_Data supplied_:
◇ ◇ ◇

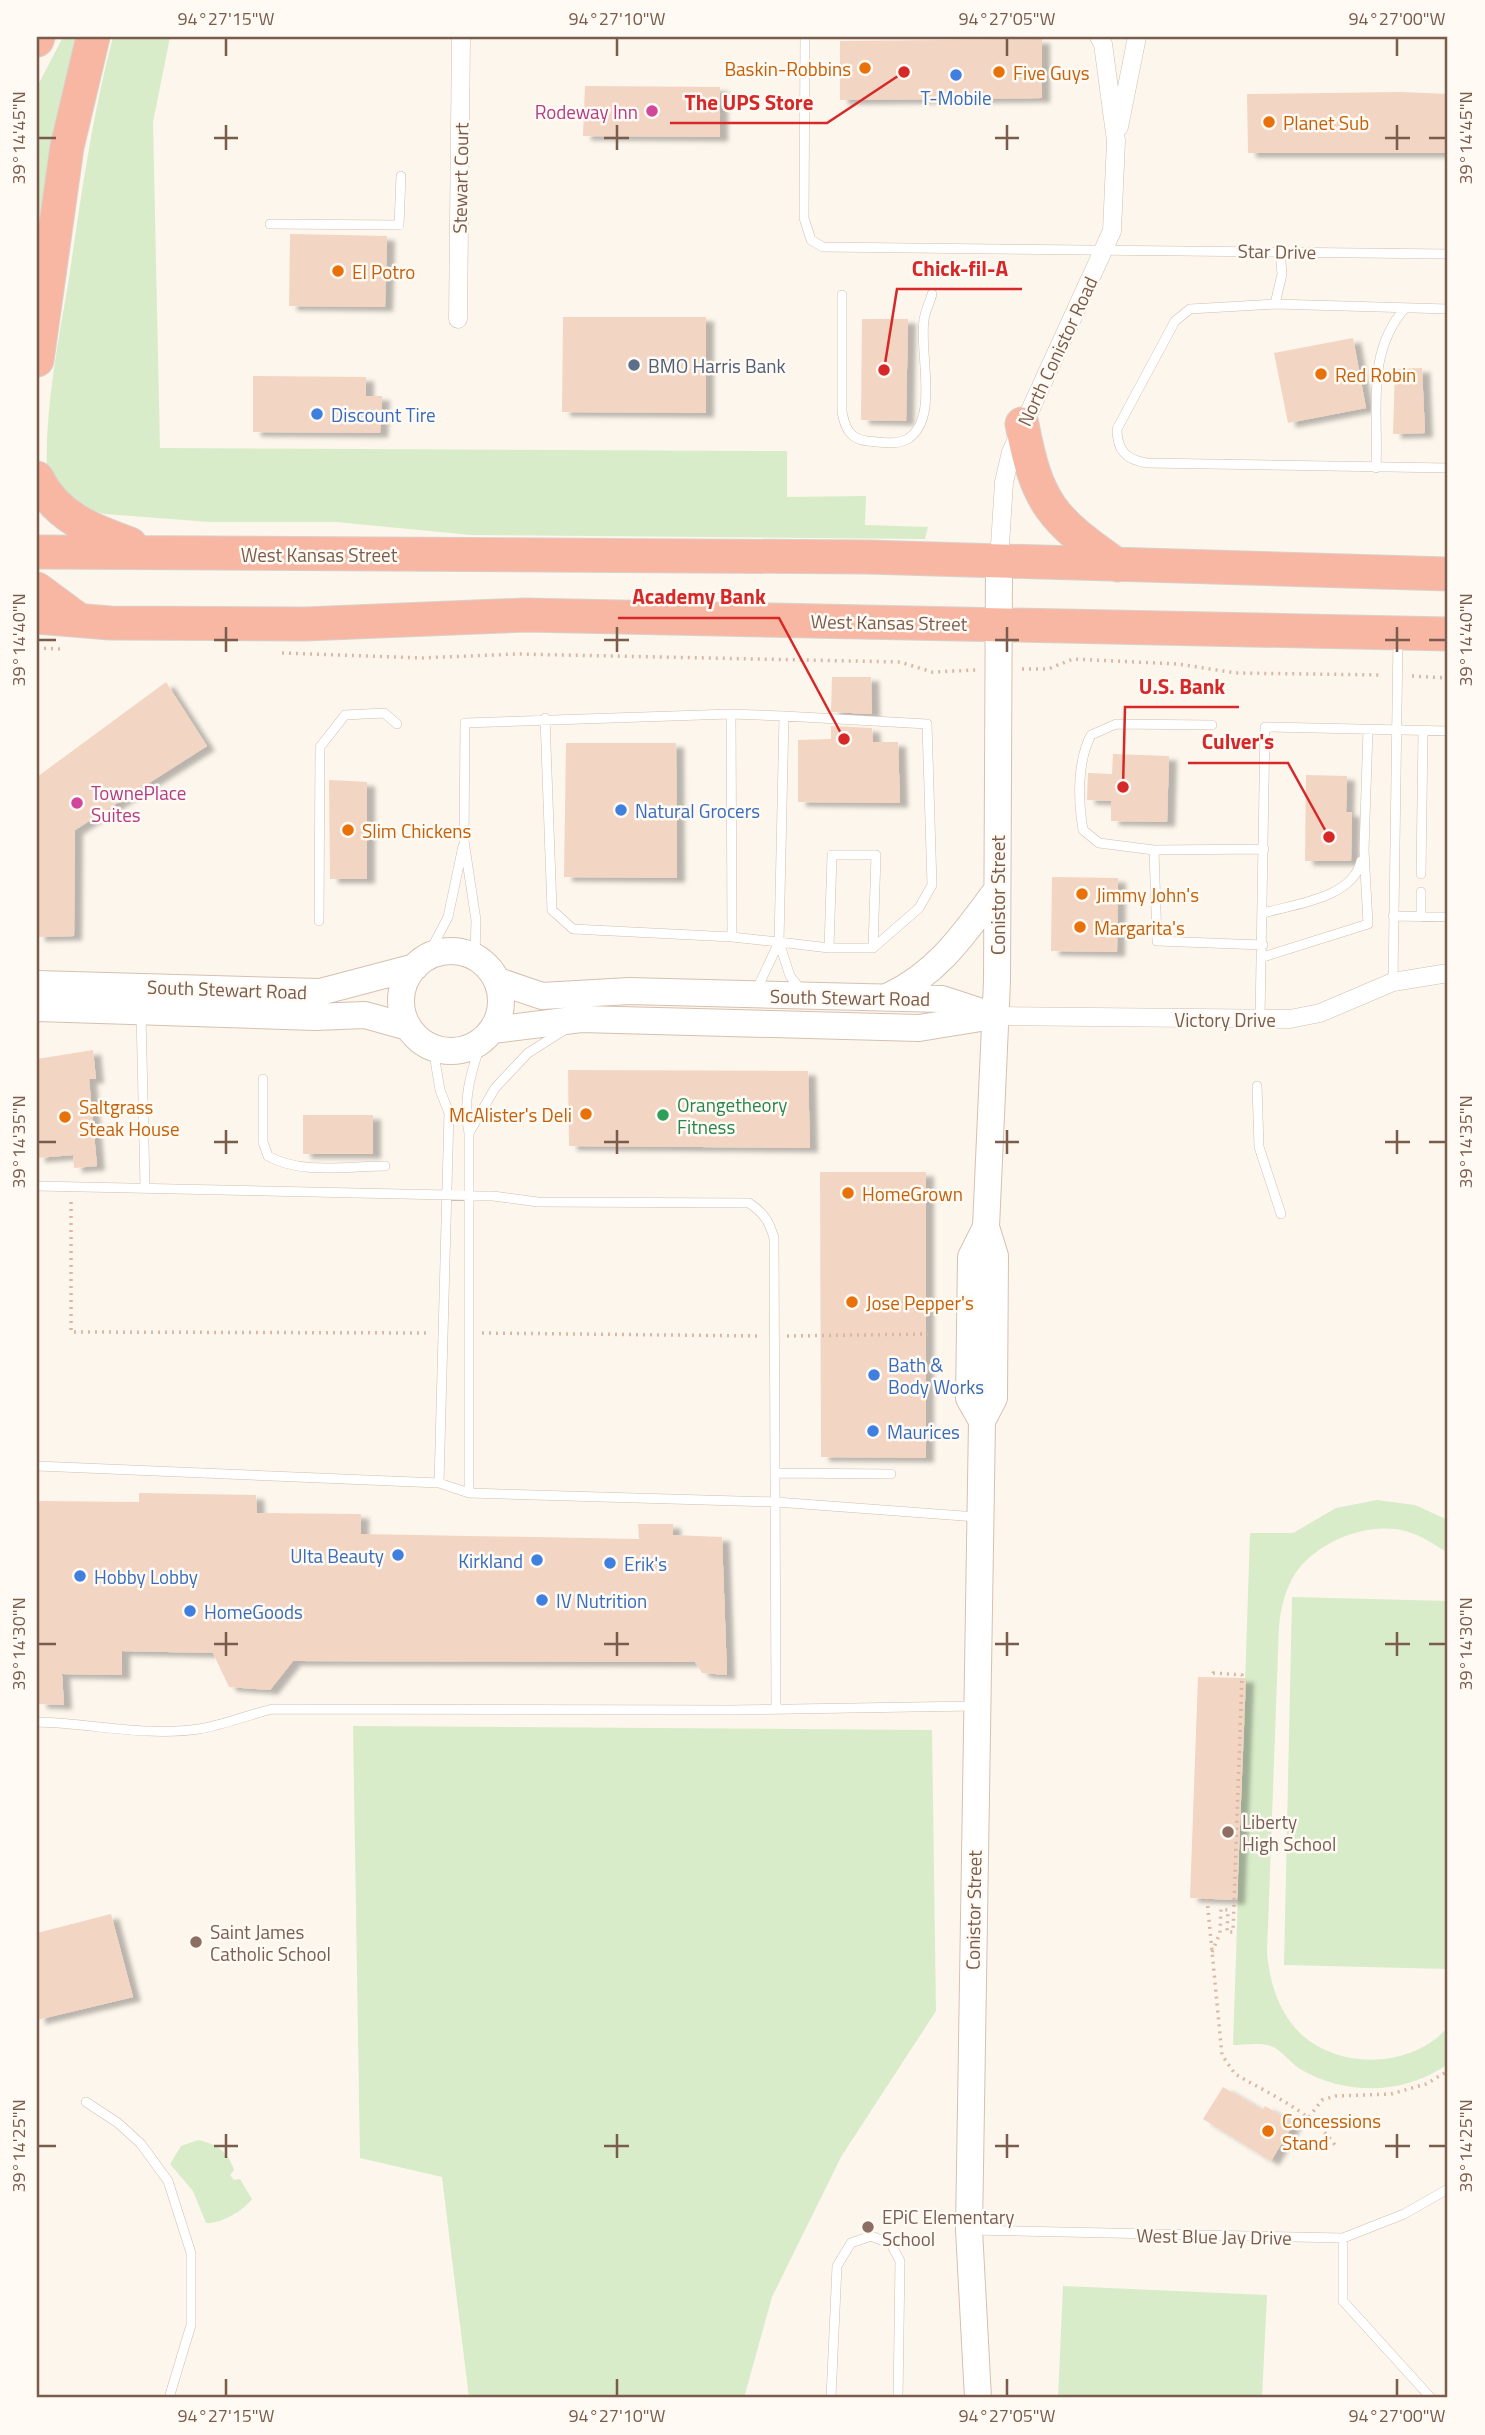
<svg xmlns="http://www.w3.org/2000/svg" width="1485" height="2435" viewBox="0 0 1485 2435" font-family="'Titillium Web',sans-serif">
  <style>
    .green { fill: #d8ecc9 }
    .building { fill: #f3d5c3; filter: url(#shadow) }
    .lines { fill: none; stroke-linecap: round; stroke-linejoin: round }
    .lane-casing { stroke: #d1beb0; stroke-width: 10 }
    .street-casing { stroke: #d1beb0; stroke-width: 19 }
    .secondary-casing { stroke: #d6c0b0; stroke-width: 28 }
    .highway-casing { stroke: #dad1cd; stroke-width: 35 }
    .path { stroke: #d9b8a5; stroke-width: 3.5; stroke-dasharray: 2 5; stroke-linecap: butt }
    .lane { stroke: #fff; stroke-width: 9 }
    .street { stroke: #fff; stroke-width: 18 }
    .secondary { stroke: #fff; stroke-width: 26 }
    .highway { stroke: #f7b7a3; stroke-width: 33 }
    .ticks { fill: none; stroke: #7a5c4d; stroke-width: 2.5 }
    .food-dot { fill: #e8710a; stroke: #fffaf3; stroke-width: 2.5 }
    .shop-dot { fill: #3f7fe0; stroke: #fffaf3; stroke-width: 2.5 }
    .hotel-dot { fill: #d1479c; stroke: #fffaf3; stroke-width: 2.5 }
    .service-dot { fill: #5c6f8a; stroke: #fffaf3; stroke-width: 2.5 }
    .leisure-dot { fill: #2e9e5b; stroke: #fffaf3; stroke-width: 2.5 }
    .education-dot { fill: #8d6e63; stroke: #fffaf3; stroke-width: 2.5 }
    .labels { text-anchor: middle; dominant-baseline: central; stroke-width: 5; stroke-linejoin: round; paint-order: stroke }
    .food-label { font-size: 19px; fill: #c56008; stroke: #fffaf3; text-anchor: start }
    .shop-label { font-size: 19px; fill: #366cbe; stroke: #fffaf3; text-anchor: start }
    .hotel-label { font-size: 19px; fill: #b23c85; stroke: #fffaf3; text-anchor: end }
    .street-label { font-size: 19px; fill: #7a5c4d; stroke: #fffaf3 }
    .service-label { font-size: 19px; fill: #4e5e75; stroke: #fffaf3; text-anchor: start }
    .leisure-label { font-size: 19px; fill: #27864d; stroke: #fffaf3; text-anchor: start }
    .education-label { font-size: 19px; fill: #785e54; stroke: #fffaf3; text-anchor: start }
    .leader { fill: none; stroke: #d62828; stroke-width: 2.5 }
    .callout-dot { fill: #d62828; stroke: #fffaf3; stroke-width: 2.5 }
    .callout-label { font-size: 21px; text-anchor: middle; font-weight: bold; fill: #d62828; stroke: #fffaf3; stroke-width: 5; stroke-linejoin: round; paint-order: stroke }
    .neatline { fill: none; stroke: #7a5c4d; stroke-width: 2.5 }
    .ticks-label { font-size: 18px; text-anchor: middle; fill: #7a5c4d }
  </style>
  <defs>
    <filter id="shadow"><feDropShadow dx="8" dy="4.5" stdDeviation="2" flood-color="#0004"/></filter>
  </defs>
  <rect width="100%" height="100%" fill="#fdf6ec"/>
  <path class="green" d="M63,37H77L48,165L37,237V87Z
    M113,37H170L153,122L160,448L787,451V497L866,496L865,525L928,527L925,539L471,535L336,522H210L105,514L75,507L47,478C44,411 58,344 69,278C81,197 92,116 113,37Z
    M1377,1500L1415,1505L1448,1520V1553C1435,1545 1421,1535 1405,1531C1366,1521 1312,1543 1292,1579C1284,1594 1281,1609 1279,1626L1267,1953C1270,1984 1279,2013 1302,2035C1342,2071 1414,2067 1448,2027V2064C1404,2095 1346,2096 1300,2069C1291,2063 1280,2049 1271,2046C1260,2042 1244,2045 1233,2045L1250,1533H1293L1336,1508Z
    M1292,1597L1448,1601V1969L1284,1965Z
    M353,1726L932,1730L936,2011L841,2157L772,2297L744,2398H469L442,2177L360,2158Z
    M198,2140C217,2144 228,2151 234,2170L230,2175L234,2180L240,2179L252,2199C243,2211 221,2224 206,2223L193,2191L170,2164L181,2146Z
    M1063,2286L1267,2295L1262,2398H1058Z"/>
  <path class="building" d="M1042,39V98L840,100V41Z
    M585,86L720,87V137L583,136Z
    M1401,92L1448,94V153H1248L1247,94Z
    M290,234L387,236L385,307L289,306Z
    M563,317H706V413L562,412Z
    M862,319H908L906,421L861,420Z
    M1353,338L1366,408L1288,423L1274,353Z
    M1422,368L1425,433L1393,434L1395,369Z
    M253,376L366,377V396H382L380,433L253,432Z
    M832,677H871L872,714L831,712Z
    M166,682L207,746L75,830L74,936L37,937V777Z
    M831,726L872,728L873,742H898L900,803L798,802V740L831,739Z
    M566,743H676L677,878L564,877Z
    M1113,754L1169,756L1167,822L1111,821V801L1087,800L1088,773L1112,774Z
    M1306,775L1347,776L1346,812H1352L1351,861H1305Z
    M329,780L367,782V879H330Z
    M1052,877L1118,878L1117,952L1051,951Z
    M93,1050L96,1079H89L97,1166L74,1168L73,1155L37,1158V1059Z
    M568,1070L808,1071L810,1148L569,1146Z
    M303,1115H373V1154H303Z
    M820,1172H926V1458L821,1457Z
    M139,1493L256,1495L257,1513L361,1514V1534L639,1539L638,1524H673V1535L722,1537L727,1675L702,1673L695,1662L293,1661L270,1690L229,1687L213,1653L122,1651V1675L62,1674L64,1705L39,1704L37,1501L139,1502Z
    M1198,1677L1246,1678L1237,1900L1190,1898Z
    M111,1914L133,1997L37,2020V1933Z
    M1223,2087L1262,2110L1265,2106L1294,2123L1271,2161L1203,2119Z"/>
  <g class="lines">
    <defs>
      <path id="lane" d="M805,37L804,218L811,240L823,247L1448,254
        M270,224L399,225L401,176
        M842,295V412C845,428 850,439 867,441C880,442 898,446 909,438C939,418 919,351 924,320C925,311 930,302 932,294
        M1275,304L1282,274L1280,251
        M1448,309L1275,304L1190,309L1175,321L1117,429C1117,450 1126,460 1147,463L1448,468
        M1376,468C1379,410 1365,354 1405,308
        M731,714L784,716L779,942L732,937
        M784,716L927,724L932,885L919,908L873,948H829L832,855H876L873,948
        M1154,850L1099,843L1083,830C1078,800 1077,762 1091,735L1116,724L1212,725
        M1421,874L1423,731
        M1264,913C1295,904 1353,898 1361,861
        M1393,916L1448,917
        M1421,917V892
        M319,921L320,747L345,715L384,713L397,724
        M779,942L829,948
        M1263,945L1157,941L1154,850L1264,849
        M427,957L448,917L463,846
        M475,957L476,920L464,841L465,723L731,714L732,937L573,929L552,910L545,718
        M1263,957L1368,924L1364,850L1368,730
        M1393,982L1398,639
        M756,991L779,942L790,976L802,991
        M141,1013L145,1186
        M1260,1019L1265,727L1448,731
        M433,1048L440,1090L449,1113L439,1483
        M263,1079V1142L268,1156C301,1175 349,1166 385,1166
        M1257,1086L1259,1147L1281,1214
        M469,1133L495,1088L528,1053L566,1029
        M37,1186L493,1196L538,1202L749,1203C764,1213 769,1221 774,1238L776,1708
        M37,1466L439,1483L469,1493L776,1502L977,1517
        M776,1473L891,1474
        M469,1493V1133C462,1101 471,1073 481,1042
        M37,1722C90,1723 145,1737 199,1729C223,1725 248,1715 272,1709L731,1710L974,1706
        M86,2102L118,2123L141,2144L168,2181L191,2253V2325L169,2398
        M971,2230L1343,2238L1404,2214L1448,2189
        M1343,2238V2301L1431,2398
        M831,2398L837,2266L851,2243L871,2236L891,2244L900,2261L898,2398"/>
      <path id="street" d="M1119,127L1137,37
        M458,319L461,37
        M999,562L1004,482L1011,452L1112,231L1116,141L1103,44L1099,37
        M993,1016L1290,1019L1320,1013L1393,982L1448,973"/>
      <path id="secondary" d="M401 1001a50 50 0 1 1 100 0a50 50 0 1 1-100 0Z
        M498,981L542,996L629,991L942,999L988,1014
        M37,984L320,992L415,967
        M889,996C938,973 964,934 996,891
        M37,1008L315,1017L365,1015L408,1027
        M493,1030L581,1019L919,1028L993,1016
        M982,1421L969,1398L971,1257L986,1227
        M978,2398L969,2230L982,1421L994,1398L995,1256L986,1227L997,981L999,562"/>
      <path id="highway" d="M37,40L38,37
        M37,360L67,147L93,37
        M1022,424C1037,503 1051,519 1117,565
        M37,478C56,517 91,530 130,544
        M37,552L867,557L1448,574
        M37,589L79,620
        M37,617L110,623L305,624L525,615L1448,634"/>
    </defs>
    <use href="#lane" class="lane-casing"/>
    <use href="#street" class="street-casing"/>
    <use href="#secondary" class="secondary-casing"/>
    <use href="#highway" class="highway-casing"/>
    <path class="path" d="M37,648L61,649
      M282,653L421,658L516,654L900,662L932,672L976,670
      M1022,669H1048L1073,659L1178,664L1236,673L1383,675
      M1412,676L1448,678
      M71,1202V1332L429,1333
      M482,1333L762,1336
      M787,1336L928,1334
      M1207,1899L1222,2055L1235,2074C1271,2095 1313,2112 1337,2148
      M1212,1952L1220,1933L1221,1909L1228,1910L1227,1932H1233L1242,1675L1213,1673V1677
      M1309,2117L1322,2100L1336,2096L1391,2094L1426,2084L1448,2071"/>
    <use href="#lane" class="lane"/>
    <use href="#street" class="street"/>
    <use href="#secondary" class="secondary"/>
    <use href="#highway" class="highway"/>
  </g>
  <path class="ticks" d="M226,38V56M617,38V56M1007,38V56M1397,38V56M226,125V150M617,125V150M1007,125V150M1397,125V150M38,138H56M214,138H238M604,138H629M995,138H1019M1385,138H1410M1429,138H1446M226,627V652M617,627V652M1007,627V652M1397,627V652M38,640H56M214,640H238M604,640H629M995,640H1019M1385,640H1410M1429,640H1446M226,1130V1154M617,1130V1154M1007,1130V1154M1397,1130V1154M38,1142H56M214,1142H238M604,1142H629M995,1142H1019M1385,1142H1410M1429,1142H1446M226,1632V1656M617,1632V1656M1007,1632V1656M1397,1632V1656M38,1644H56M214,1644H238M604,1644H629M995,1644H1019M1385,1644H1410M1429,1644H1446M226,2134V2158M617,2134V2158M1007,2134V2158M1397,2134V2158M38,2146H56M214,2146H238M604,2146H629M995,2146H1019M1385,2146H1410M1429,2146H1446M226,2379V2396M617,2379V2396M1007,2379V2396M1397,2379V2396"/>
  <g class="food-dot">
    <circle cx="865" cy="68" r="7"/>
    <circle cx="999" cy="72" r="7"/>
    <circle cx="1269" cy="122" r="7"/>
    <circle cx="338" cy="271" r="7"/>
    <circle cx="1321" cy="374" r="7"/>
    <circle cx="348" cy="830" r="7"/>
    <circle cx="1082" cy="894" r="7"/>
    <circle cx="1080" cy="927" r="7"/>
    <circle cx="586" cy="1114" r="7"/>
    <circle cx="65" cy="1117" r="7"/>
    <circle cx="848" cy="1193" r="7"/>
    <circle cx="852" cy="1302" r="7"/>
    <circle cx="1268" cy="2131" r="7"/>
  </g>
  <g class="shop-dot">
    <circle cx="956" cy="75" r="7"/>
    <circle cx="317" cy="414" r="7"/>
    <circle cx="621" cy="810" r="7"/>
    <circle cx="874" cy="1375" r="7"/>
    <circle cx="873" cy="1431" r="7"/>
    <circle cx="398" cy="1555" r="7"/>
    <circle cx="537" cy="1560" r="7"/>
    <circle cx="610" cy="1563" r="7"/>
    <circle cx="80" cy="1576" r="7"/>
    <circle cx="542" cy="1600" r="7"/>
    <circle cx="190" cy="1611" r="7"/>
  </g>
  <g class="hotel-dot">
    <circle cx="652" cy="111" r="7"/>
    <circle cx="77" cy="803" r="7"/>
  </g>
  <circle class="service-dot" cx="634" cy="365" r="7"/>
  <circle class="leisure-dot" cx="663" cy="1115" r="7"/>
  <g class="education-dot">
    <circle cx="1228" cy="1832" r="7"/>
    <circle cx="196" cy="1942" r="7"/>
    <circle cx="868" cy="2227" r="7"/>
  </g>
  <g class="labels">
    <g class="food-label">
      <text x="851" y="68" text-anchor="end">Baskin-Robbins</text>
      <text x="1013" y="72">Five Guys</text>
      <text x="1283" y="122">Planet Sub</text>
      <text x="352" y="271">El Potro</text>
      <text x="1335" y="374">Red Robin</text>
      <text x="362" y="830">Slim Chickens</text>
      <text x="1096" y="894">Jimmy John's</text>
      <text x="1094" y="927">Margarita's</text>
      <text x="79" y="1106">Saltgrass<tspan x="79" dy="22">Steak House</tspan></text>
      <text x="572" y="1114" text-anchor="end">McAlister's Deli</text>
      <text x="862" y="1193">HomeGrown</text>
      <text x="866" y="1302">Jose Pepper's</text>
      <text x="1282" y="2120">Concessions<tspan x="1282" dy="22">Stand</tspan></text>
    </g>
    <g class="shop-label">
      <text x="956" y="97" text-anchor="middle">T-Mobile</text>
      <text x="331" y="414">Discount Tire</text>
      <text x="635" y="810">Natural Grocers</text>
      <text x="888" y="1364">Bath &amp;<tspan x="888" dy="22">Body Works</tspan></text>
      <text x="887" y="1431">Maurices</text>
      <text x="384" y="1555" text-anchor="end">Ulta Beauty</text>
      <text x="523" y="1560" text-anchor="end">Kirkland</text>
      <text x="624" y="1563">Erik's</text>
      <text x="94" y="1576">Hobby Lobby</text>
      <text x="556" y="1600">IV Nutrition</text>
      <text x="204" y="1611">HomeGoods</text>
    </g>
    <g class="hotel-label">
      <text x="638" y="111">Rodeway Inn</text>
      <text x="91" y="792" text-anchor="start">TownePlace<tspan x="91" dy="22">Suites</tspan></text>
    </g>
    <g class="street-label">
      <text transform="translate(460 178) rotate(-89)">Stewart Court</text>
      <text transform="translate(1277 251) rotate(1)">Star Drive</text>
      <text transform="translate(1057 351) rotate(-65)">North Conistor Road</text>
      <text x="319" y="554">West Kansas Street</text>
      <text transform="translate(889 622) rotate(1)">West Kansas Street</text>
      <text transform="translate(997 895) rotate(-90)">Conistor Street</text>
      <text transform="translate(227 989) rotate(2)">South Stewart Road</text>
      <text transform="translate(850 997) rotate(1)">South Stewart Road</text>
      <text x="1225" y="1019">Victory Drive</text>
      <text transform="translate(973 1910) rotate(-89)">Conistor Street</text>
      <text transform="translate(1214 2236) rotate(1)">West Blue Jay Drive</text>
    </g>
    <g class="service-label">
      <text x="648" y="365">BMO Harris Bank</text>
    </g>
    <g class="leisure-label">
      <text x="677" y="1104">Orangetheory<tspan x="677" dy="22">Fitness</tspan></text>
    </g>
    <g class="education-label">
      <text x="1242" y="1821">Liberty<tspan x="1242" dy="22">High School</tspan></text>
      <text x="210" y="1931">Saint James<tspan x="210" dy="22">Catholic School</tspan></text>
      <text x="882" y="2216">EPiC Elementary<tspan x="882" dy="22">School</tspan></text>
    </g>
  </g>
  <path class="leader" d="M904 72L827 123H670M884 370L897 289H1022M844 739L779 618H618M1123 787L1125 707H1239M1329 837L1288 763H1188"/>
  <g class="callout-dot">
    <circle cx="904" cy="72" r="7"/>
    <circle cx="884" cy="370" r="7"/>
    <circle cx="844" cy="739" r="7"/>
    <circle cx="1123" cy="787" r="7"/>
    <circle cx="1329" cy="837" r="7"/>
  </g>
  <g class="callout-label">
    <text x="749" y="110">The UPS Store</text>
    <text x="960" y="276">Chick-fil-A</text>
    <text x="699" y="604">Academy Bank</text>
    <text x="1182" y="694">U.S. Bank</text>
    <text x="1238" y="749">Culver's</text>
  </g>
  <rect width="1485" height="2435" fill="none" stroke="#fffaf3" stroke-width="77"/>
  <rect x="38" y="38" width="1408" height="2358" class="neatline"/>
  <g class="ticks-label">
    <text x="226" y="25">94°27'15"W</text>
    <text x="617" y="25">94°27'10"W</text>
    <text x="1007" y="25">94°27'05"W</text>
    <text x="1397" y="25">94°27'00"W</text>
    <text transform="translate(19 138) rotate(-90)" y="6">39°14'45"N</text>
    <text transform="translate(1466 138) rotate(-90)" y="6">39°14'45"N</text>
    <text transform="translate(19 640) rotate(-90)" y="6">39°14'40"N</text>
    <text transform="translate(1466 640) rotate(-90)" y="6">39°14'40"N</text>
    <text transform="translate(19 1142) rotate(-90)" y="6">39°14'35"N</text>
    <text transform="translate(1466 1142) rotate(-90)" y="6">39°14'35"N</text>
    <text transform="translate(19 1644) rotate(-90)" y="6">39°14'30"N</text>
    <text transform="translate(1466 1644) rotate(-90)" y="6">39°14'30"N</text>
    <text transform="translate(19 2146) rotate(-90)" y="6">39°14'25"N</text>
    <text transform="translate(1466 2146) rotate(-90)" y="6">39°14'25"N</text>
    <text x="226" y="2422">94°27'15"W</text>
    <text x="617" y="2422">94°27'10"W</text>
    <text x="1007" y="2422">94°27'05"W</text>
    <text x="1397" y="2422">94°27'00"W</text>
  </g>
</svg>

◇ ◇ ◇

_How to complete this task_:
Print the lines above from the one with "#f3d5c3; filter: url(#shadow)" through the one with "middle; dominant-baseline: central;", both included, exactly as written and nothing more.

_Exercise result_:
    .building { fill: #f3d5c3; filter: url(#shadow) }
    .lines { fill: none; stroke-linecap: round; stroke-linejoin: round }
    .lane-casing { stroke: #d1beb0; stroke-width: 10 }
    .street-casing { stroke: #d1beb0; stroke-width: 19 }
    .secondary-casing { stroke: #d6c0b0; stroke-width: 28 }
    .highway-casing { stroke: #dad1cd; stroke-width: 35 }
    .path { stroke: #d9b8a5; stroke-width: 3.5; stroke-dasharray: 2 5; stroke-linecap: butt }
    .lane { stroke: #fff; stroke-width: 9 }
    .street { stroke: #fff; stroke-width: 18 }
    .secondary { stroke: #fff; stroke-width: 26 }
    .highway { stroke: #f7b7a3; stroke-width: 33 }
    .ticks { fill: none; stroke: #7a5c4d; stroke-width: 2.5 }
    .food-dot { fill: #e8710a; stroke: #fffaf3; stroke-width: 2.5 }
    .shop-dot { fill: #3f7fe0; stroke: #fffaf3; stroke-width: 2.5 }
    .hotel-dot { fill: #d1479c; stroke: #fffaf3; stroke-width: 2.5 }
    .service-dot { fill: #5c6f8a; stroke: #fffaf3; stroke-width: 2.5 }
    .leisure-dot { fill: #2e9e5b; stroke: #fffaf3; stroke-width: 2.5 }
    .education-dot { fill: #8d6e63; stroke: #fffaf3; stroke-width: 2.5 }
    .labels { text-anchor: middle; dominant-baseline: central; stroke-width: 5; stroke-linejoin: round; paint-order: stroke }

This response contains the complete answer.